● TO-DO ITEM
Reproduce the data below word for word, starting with the line that contains "內容豐富的議案、建議和提案非常多元、全面，" and continuing through the line that contains "sociale media, reclame". Leave the pictures out.

● DATA
┏━━

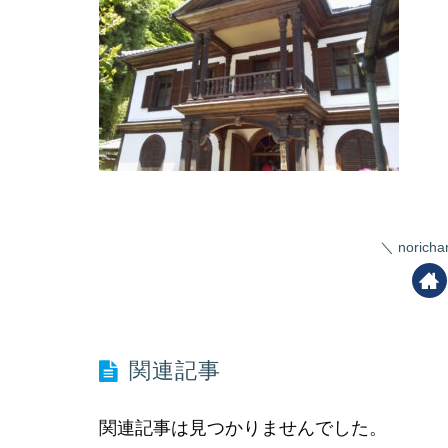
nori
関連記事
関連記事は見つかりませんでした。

┗━━
┏━━

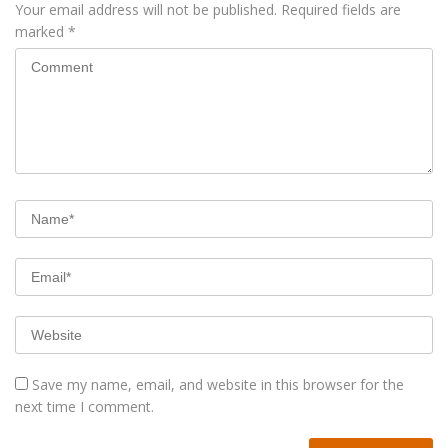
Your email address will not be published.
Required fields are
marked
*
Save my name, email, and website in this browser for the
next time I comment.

┗━━
┏━━

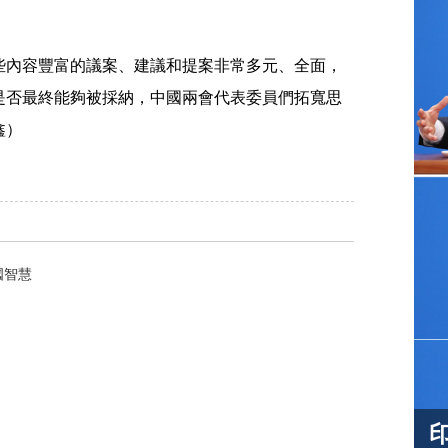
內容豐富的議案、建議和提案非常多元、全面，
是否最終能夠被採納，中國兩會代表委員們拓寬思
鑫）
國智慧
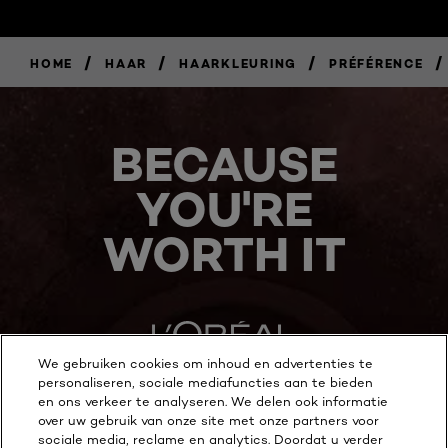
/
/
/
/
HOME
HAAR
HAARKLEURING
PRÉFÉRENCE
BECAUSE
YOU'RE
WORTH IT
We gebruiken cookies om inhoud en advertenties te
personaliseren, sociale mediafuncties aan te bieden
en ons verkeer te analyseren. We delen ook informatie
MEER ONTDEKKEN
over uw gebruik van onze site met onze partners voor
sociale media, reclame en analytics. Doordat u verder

┗━━

● WRITTEN SOLUTION
內容豐富的議案、建議和提案非常多元、全面，
是否最終能夠被採納，中國兩會代表委員們拓寬思
鑫）
國智慧
/
/
/
/
HOME
HAAR
HAARKLEURING
PRÉFÉRENCE
BECAUSE
YOU'RE
WORTH IT
We gebruiken cookies om inhoud en advertenties te
personaliseren, sociale mediafuncties aan te bieden
en ons verkeer te analyseren. We delen ook informatie
MEER ONTDEKKEN
over uw gebruik van onze site met onze partners voor
sociale media, reclame en analytics. Doordat u verder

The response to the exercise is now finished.